NB: any commentary on the code could easily be invalid by the time you're reading the commentary — the code in the question could have changed.
for (i = 0; i < 10; i++)
string[i] = malloc(30);
This code tramples out of the bounds of the string array (dimension is 5). It also loses the data originally in the array.
You need to use strcmp() to compare the strings, but you simply need to swap pointers rather than using strcpy() at all.
The comment // allocating memory beside a printf() statement is misleading, too.
This stands a chance of working.

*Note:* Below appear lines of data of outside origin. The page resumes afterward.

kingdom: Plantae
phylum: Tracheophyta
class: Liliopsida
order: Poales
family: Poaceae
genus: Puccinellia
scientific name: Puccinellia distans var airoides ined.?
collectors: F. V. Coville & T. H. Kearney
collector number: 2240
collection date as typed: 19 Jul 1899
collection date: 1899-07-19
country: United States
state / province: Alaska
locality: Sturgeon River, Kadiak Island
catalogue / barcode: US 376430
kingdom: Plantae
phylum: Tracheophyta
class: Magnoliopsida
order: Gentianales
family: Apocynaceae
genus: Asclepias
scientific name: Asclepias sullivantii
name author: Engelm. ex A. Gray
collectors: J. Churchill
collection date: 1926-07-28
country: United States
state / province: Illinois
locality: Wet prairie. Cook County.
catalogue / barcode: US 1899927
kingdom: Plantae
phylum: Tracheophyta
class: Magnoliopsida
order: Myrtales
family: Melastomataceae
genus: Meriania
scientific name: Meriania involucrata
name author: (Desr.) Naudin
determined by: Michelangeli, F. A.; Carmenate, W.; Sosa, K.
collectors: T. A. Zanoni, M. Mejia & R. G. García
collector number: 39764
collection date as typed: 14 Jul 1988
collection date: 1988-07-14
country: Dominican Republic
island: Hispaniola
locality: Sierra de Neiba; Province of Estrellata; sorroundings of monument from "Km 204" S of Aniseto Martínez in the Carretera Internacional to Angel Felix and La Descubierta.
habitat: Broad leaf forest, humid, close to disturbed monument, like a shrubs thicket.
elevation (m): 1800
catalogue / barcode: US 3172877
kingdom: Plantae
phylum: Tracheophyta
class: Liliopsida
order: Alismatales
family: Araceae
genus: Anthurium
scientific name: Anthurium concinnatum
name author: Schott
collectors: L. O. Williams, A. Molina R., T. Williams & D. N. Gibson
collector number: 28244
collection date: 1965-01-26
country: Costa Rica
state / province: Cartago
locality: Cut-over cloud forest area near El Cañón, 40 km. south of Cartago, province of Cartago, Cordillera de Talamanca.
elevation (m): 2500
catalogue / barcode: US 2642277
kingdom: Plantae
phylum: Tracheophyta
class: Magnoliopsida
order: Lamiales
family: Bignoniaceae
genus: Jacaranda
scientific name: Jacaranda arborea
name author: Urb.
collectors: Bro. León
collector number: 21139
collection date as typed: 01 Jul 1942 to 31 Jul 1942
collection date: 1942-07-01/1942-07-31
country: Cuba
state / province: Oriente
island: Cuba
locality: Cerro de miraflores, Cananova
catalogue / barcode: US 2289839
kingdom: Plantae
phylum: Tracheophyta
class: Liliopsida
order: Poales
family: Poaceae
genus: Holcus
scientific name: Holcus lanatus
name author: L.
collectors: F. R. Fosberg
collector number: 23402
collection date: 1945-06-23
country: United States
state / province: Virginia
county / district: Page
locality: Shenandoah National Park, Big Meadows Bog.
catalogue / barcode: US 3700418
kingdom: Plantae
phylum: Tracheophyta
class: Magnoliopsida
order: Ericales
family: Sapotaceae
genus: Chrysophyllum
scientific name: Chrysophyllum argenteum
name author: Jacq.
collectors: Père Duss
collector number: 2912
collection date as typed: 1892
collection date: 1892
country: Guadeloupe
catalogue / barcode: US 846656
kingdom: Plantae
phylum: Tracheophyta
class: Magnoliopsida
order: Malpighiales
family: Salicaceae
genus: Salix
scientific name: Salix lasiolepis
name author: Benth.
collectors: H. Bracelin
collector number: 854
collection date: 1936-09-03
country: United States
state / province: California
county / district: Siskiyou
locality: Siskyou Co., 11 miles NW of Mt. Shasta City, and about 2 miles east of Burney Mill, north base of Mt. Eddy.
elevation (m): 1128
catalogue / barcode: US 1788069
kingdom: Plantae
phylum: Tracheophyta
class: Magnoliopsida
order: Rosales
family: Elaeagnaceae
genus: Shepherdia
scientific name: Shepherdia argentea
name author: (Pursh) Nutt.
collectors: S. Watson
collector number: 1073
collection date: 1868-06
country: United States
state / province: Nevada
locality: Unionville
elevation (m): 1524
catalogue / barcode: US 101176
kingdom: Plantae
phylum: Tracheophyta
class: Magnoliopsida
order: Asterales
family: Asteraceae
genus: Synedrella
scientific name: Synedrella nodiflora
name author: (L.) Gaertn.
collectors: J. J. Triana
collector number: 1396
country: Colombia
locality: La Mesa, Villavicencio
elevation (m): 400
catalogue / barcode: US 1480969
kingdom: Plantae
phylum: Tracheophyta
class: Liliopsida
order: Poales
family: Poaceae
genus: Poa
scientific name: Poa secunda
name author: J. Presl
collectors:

Note that there is no memory allocation:
#include <stdio.h>
#include <string.h>
int main(void)
{
int j;
int i;
char *string[] = { "ibrahim", "laura", "peter", "degea" };
for (i = 0; i < 4; i++)
printf("%s\n", string[i]);
for (i = 0; i < 3; i++)
{
for (j = i+1; j < 4; j++)
{
if (strcmp(string[i], string[j]) > 0)
{
char *temp = string[i];
string[i] = string[j];
string[j] = temp;
}
}
}
for (i = 0; i < 4; i++)
printf("%s\n",string[i]);
return 0;
}
Output:
ibrahim
laura
peter
degea
degea
ibrahim
laura
peter
Comment: don't try sorting thousands of strings using this sort algorithm.
You are overwriting the existing string array contents with malloc, that too 10 times.
Please use braces in your code for better understanding
for( i = 0; i< 10 ;i++)
string[i] = (char*)malloc (30 * sizeof(char));
temp = (char*)malloc(30*sizeof(char));
can be written as
for( i = 0; i< 10 ;i++) // why to allocate memory ten times, that too overwriting
{
string[i] = (char*)malloc (30 * sizeof(char));
}
temp = (char*)malloc(30*sizeof(char));
when you declare :
char *string[5] = {
"ibrahim",
"laura",
"peter",
"degea" };
the pointer *string[0] to *string[3] allocated to a address in the memory, where will stored the init values "ibrahim","laura"...
when you use malloc function for the pointer string[i] = (char*)malloc (30 * sizeof(char));
the pointer *string[0] to *string[4] will be allocated to another address in the memory. so the value at these address are different from that you initialized (ibrahim,laura).
you should use static array instead dynamic as below
char temp;
char string[5] = {
"ibrahim",
"laura",
"peter",
"degea" };
remove all the malloc, free function.